I'm not saying this would have solved all our problems - after all, we had more "people" problems than we did "technology" problems; but, it would have solved some more of the "right" problems, which may have made life a bit easier in the long-run.
Epilogue: Microservices Also Have a Dollars-And-Cents Cost
Service don't run in the abstract: they run on servers and talk to databases and report metrics and generate log entries. All of that has a very real dollars-and-cents cost. So while your "lambda function" doesn't cost you money when you're not using it, your "microservices" most certainly do. Especially when you consider the redundancy that you need to maintain in order to create a "highly available" system.
My team's merging of microservices back into the monolith has had an actual impact on the bottom-line of the business (in a good way). It's not massive - we're only talking about a few small services; but, it's not zero either. So, in additional to all of the "People" benefits we get from merging the systems together, we also get a dollars-and-cents benefit as well.
Great read, and so spot on!
Too often we hear at conferences or read on the web that the "new way of developing is breaking up your monolith into microservices" without talking about the potential downsides we will have to deal with by doing so.

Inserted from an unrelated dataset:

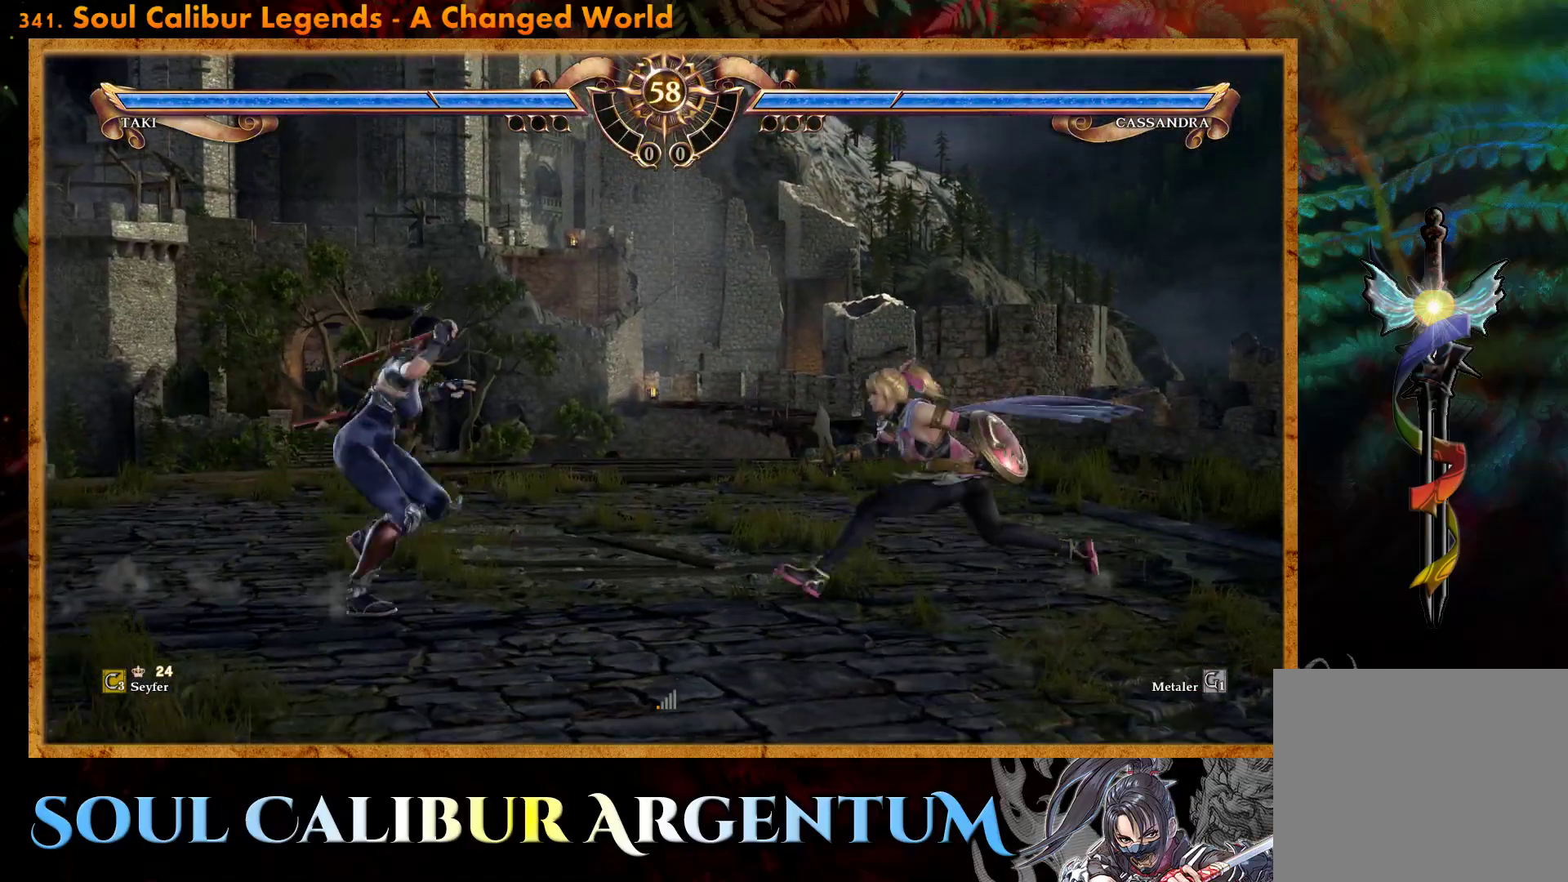
{"buttons": ["CROSS"], "events": [[33, "CIRCLE", "up"], [83, "CIRCLE", "down"], [183, "CIRCLE", "up"], [233, "DPAD_RIGHT", "up"], [267, "CROSS", "down"]]}
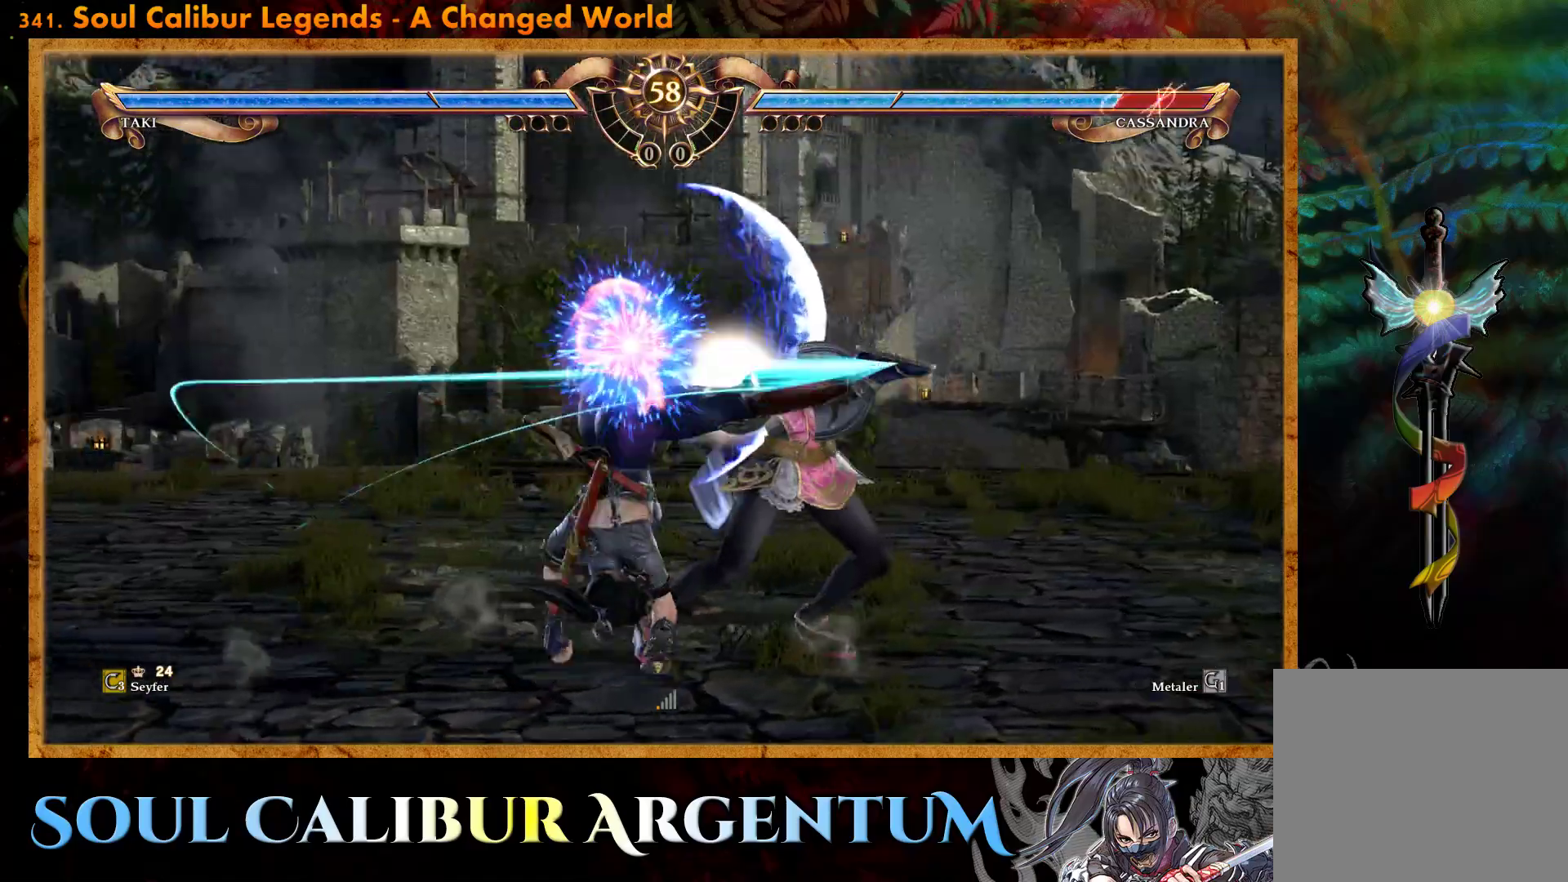
{"buttons": ["SQUARE", "DPAD_UP", "DPAD_RIGHT"], "events": [[250, "CROSS", "up"], [383, "DPAD_UP", "down"], [400, "DPAD_RIGHT", "down"], [467, "SQUARE", "down"]]}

It's not about refactoring your code to keep ourselves busy, it's about the right tools and methods for the right job. You have captured this very elegantly in this post and also put some reality into it by sharing why you are doing what you are doing at InVision.
Thank you for the kind words. It's always tough with the new shiny thing! Developers generally want to play with the cool new tools. And, given the fact that the average job in this industry is only 2-years, we don't all get the benefit of having to live with choices and see what impact they have over time. I count myself as quite lucky to be working on the same application for over 8-years now as it gives me a perspective that not everybody gets to have.
@ben This is a fantastic post and you've learned some great insights that can only come with real world experience!
Firstly, great application of Conway's Law. I was actually trying to remember the name of that law just a couple weeks back and I couldn't recall it to save my life. Your post instantly reminded me and it's a very true observation as well.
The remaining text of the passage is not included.